→ Task to complete: In the Fourth of July post, who is credited with the music and lyrics of the song?

→ Document excerpt:
□ □ □ □ □

You're a grand old flag,
You're a high flying flag
And forever in peace may you wave.
You're the emblem of
The land I love.
The home of the free and the brave.
Ev'ry heart beats true
'neath the Red, White and Blue,
Where there's never a boast or brag.
Should auld acquaintance be forgot,
Keep your eye on the grand old flag.
Music and lyrics by George M. Cohan
On this Forth of July I want to share with you a great story told by Charles Kuralt about the man...NOT the beer.
Revolutionary War Patriot Samuel Adams Destroys Personal Letters on July 8, 1776
The American Revolutionary War patriots put their lives on the line once they signed the Declaration of Independence. This was, in effect, an act of treason, which could of cost them their lives. Sending private letters criticizing the British Crown, being caught with questionable letters in one's possession might also have sent one to the gallows. No one was more aware of that than Massachusetts patriot Samuel Adams.
Noted journalist Charles Kuralt tells a delightful story, on the occasion of the nation's Bicentennial on July 4, 1976, about what Sam Adams did in Philadelphia on July 8, 1776, after hearing the Declaration of Independence read in public there. That was the first public reading of the Declaration to occur.

□ □ □ □ □

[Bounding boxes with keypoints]
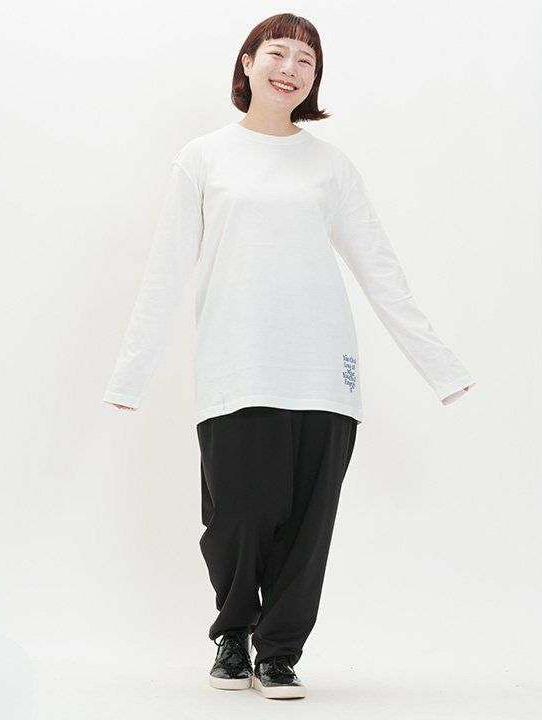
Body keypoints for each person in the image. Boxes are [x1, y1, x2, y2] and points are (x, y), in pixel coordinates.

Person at [102, 13, 474, 700]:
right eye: (277, 53)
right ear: (247, 62)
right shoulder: (203, 158)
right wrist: (132, 374)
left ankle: (278, 653)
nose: (291, 69)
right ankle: (233, 634)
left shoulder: (331, 166)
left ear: (315, 79)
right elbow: (165, 270)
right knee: (237, 516)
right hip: (235, 364)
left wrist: (443, 370)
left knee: (307, 523)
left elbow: (381, 272)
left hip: (322, 369)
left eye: (307, 61)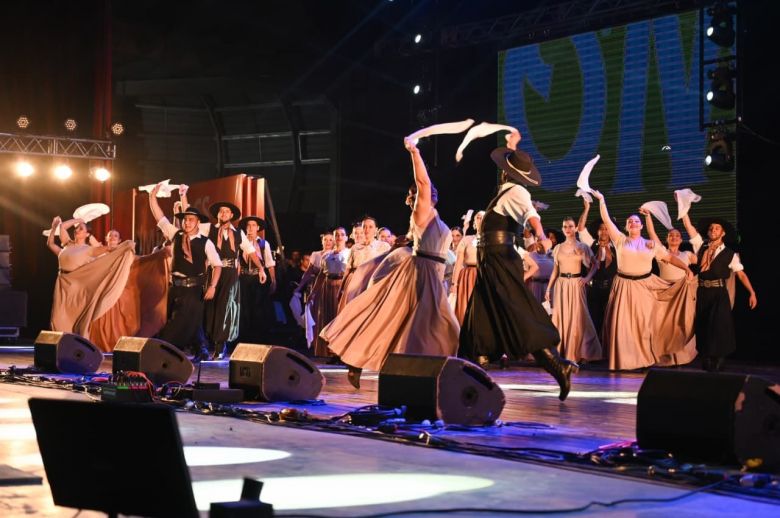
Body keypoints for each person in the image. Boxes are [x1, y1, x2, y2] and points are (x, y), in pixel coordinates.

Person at [321, 137, 459, 389]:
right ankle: (361, 361)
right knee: (434, 326)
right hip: (422, 273)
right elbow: (423, 181)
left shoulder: (431, 218)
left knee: (413, 326)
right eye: (422, 193)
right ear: (415, 198)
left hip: (432, 274)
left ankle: (420, 375)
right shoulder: (422, 211)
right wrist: (414, 152)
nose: (430, 191)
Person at [458, 130, 577, 401]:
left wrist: (543, 236)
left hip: (501, 257)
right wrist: (512, 145)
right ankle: (474, 369)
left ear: (506, 174)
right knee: (481, 314)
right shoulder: (504, 193)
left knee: (517, 309)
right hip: (492, 258)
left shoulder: (518, 191)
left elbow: (532, 216)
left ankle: (557, 363)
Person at [590, 190, 696, 370]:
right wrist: (601, 200)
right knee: (623, 325)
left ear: (641, 226)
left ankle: (644, 359)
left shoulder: (651, 244)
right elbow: (606, 219)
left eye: (636, 221)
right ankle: (624, 361)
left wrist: (686, 268)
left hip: (644, 286)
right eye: (630, 221)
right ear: (626, 226)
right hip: (624, 285)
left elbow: (669, 258)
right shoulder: (620, 240)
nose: (633, 223)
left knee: (644, 324)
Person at [148, 183, 222, 359]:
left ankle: (162, 350)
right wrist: (152, 198)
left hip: (194, 288)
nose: (186, 222)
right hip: (176, 287)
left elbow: (217, 265)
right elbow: (160, 217)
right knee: (189, 320)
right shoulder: (177, 235)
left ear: (197, 222)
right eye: (185, 219)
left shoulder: (205, 242)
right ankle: (201, 348)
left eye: (190, 220)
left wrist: (213, 286)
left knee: (178, 323)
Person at [679, 213, 758, 371]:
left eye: (717, 228)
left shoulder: (730, 254)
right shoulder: (701, 247)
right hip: (703, 292)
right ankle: (707, 356)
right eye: (711, 228)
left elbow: (741, 274)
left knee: (719, 326)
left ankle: (719, 357)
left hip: (719, 293)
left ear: (722, 233)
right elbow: (689, 228)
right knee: (703, 324)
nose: (713, 230)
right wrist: (684, 210)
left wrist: (752, 292)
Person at [47, 216, 135, 340]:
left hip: (76, 287)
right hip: (61, 284)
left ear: (87, 234)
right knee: (56, 319)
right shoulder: (67, 244)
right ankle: (61, 345)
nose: (77, 230)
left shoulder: (89, 250)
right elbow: (56, 236)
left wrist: (126, 246)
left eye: (81, 229)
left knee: (71, 319)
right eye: (77, 229)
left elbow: (109, 249)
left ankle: (75, 344)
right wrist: (76, 221)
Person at [203, 200, 259, 359]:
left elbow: (251, 251)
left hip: (230, 275)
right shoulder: (209, 229)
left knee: (225, 307)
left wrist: (261, 268)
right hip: (213, 272)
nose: (223, 214)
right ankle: (209, 343)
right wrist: (183, 197)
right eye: (221, 211)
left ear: (232, 215)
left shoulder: (238, 233)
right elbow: (191, 222)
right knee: (211, 307)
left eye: (227, 211)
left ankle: (220, 346)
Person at [641, 209, 698, 366]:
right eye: (671, 235)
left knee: (681, 325)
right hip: (664, 293)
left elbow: (704, 260)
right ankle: (661, 355)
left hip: (682, 294)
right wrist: (648, 217)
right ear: (666, 239)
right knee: (663, 326)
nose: (674, 237)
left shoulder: (687, 255)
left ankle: (680, 357)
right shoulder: (662, 252)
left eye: (677, 236)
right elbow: (651, 232)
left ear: (681, 240)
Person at [545, 217, 602, 363]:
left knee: (578, 317)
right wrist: (548, 289)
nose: (568, 229)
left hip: (576, 284)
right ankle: (561, 351)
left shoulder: (582, 247)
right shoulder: (557, 248)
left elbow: (595, 265)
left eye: (570, 226)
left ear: (575, 228)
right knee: (561, 317)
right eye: (565, 227)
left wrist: (587, 278)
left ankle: (581, 352)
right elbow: (555, 271)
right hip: (561, 284)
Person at [577, 198, 617, 336]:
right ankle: (595, 350)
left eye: (607, 229)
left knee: (612, 320)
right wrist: (587, 208)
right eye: (602, 229)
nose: (604, 232)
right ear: (597, 231)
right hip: (593, 289)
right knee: (594, 320)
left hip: (612, 288)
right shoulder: (591, 243)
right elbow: (580, 229)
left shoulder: (618, 246)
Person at [237, 216, 276, 344]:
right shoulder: (240, 243)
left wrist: (273, 281)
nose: (250, 228)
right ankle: (244, 338)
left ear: (258, 228)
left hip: (258, 279)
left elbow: (269, 263)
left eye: (253, 225)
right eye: (248, 225)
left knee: (258, 308)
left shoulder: (263, 244)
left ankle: (258, 337)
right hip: (243, 277)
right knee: (244, 308)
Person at [451, 211, 484, 325]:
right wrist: (454, 283)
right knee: (465, 306)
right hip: (468, 276)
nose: (481, 220)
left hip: (484, 275)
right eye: (478, 217)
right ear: (475, 221)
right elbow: (459, 262)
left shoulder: (491, 240)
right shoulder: (467, 240)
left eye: (484, 218)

□ □ □ □ □

→ Task output: George M. Cohan